Available data START

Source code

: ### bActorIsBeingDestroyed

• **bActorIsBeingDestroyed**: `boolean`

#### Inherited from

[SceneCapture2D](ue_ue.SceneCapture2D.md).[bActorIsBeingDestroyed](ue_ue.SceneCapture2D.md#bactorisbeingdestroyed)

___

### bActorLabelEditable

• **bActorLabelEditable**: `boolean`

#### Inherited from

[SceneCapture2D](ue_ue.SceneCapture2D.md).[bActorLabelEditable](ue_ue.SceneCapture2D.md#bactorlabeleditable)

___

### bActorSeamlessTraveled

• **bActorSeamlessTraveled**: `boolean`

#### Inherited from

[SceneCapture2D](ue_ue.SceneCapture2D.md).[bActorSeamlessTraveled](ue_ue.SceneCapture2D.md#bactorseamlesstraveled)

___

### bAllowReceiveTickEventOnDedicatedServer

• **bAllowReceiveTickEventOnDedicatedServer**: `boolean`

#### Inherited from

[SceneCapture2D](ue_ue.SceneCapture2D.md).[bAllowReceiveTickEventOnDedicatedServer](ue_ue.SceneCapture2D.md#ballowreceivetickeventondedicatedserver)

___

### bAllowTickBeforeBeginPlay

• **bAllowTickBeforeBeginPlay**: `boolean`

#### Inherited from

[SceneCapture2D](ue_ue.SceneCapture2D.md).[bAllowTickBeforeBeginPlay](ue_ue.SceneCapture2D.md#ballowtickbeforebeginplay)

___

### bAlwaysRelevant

Available data END

- To-do item -
Which lines in the data above contain the string "bActorIsBeingDestroyed", with case counting? Identify each one and copy it out in full.

- Written answer -
: ### bActorIsBeingDestroyed
• **bActorIsBeingDestroyed**: `boolean`
[SceneCapture2D](ue_ue.SceneCapture2D.md).[bActorIsBeingDestroyed](ue_ue.SceneCapture2D.md#bactorisbeingdestroyed)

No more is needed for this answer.